Meek enough to be called meek (and other things) by French President Sarkozy:
The American President's call "to free the world of the menace of a nuclear nightmare" was hot air, Mr Sarkozy's diplomatic staff told him in a report. "It was rhetoric – not a speech on American security policy but an export model aimed at improving the image of the United States," they said. Most of Mr Obama's proposals had already been made by the Bush administration and Washington was dragging its feet on disarmament and treaties against nuclear proliferation, the leaked report said.
Personal pique and French politics are also behind the souring of Mr Sarkozy's self-promoted honeymoon with the United States. On the personal side, the French President is needled by the adulation for an unproven US leader whose stardom has eclipsed what he sees as his established record as a world troubleshooter. "The President is annoyed by what he sees as the naivety and the herd mentality of the media," said a journalist who is privy to Elysée thinking.

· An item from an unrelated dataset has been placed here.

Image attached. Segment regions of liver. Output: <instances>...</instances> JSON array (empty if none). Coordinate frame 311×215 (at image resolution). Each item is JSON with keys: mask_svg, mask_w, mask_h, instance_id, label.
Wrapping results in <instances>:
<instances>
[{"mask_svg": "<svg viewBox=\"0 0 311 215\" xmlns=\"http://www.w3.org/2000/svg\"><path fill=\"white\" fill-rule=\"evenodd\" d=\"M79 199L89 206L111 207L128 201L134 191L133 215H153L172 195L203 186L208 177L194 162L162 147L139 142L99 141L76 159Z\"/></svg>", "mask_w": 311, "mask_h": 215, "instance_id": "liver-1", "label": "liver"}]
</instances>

Mr Sarkozy has put out a version of the proceedings at the London G20 economic summit which casts him as hero, in the classic French role of intransigent defender of principle in the face of the American steamroller. This is to counter last week's reports of Mr Obama saving the day by persuading President Hu of China to accept Mr Sarkozy's demands for naming tax havens.
According to the leaks, Mr Sarkozy shamed Mr Obama into intervening: "You were elected to build a new world. Tax havens are the embodiment of the old world," he is quoted as saying. He also reprimanded Mr Obama for setting US goals for climate change that were inferior to Europe's, according to his staff.
Again, according to the Sarkozy version, at the Nato summit in Strasbourg, Mr Obama was meekly yielding to Turkey's refusal to endorse Anders Fogh Rasmussen as the alliance's new Secretary-General. It took pressure from Mr Sarkozy and Chancellor Merkel of Germany to stiffen him up and change his mind, say the French.
Being called meek by the French has got to be a new low... and of course, the problem is, they're freakin' right.
Sigh.
Perhaps we can meek the Jihadists to death, someway, somehow.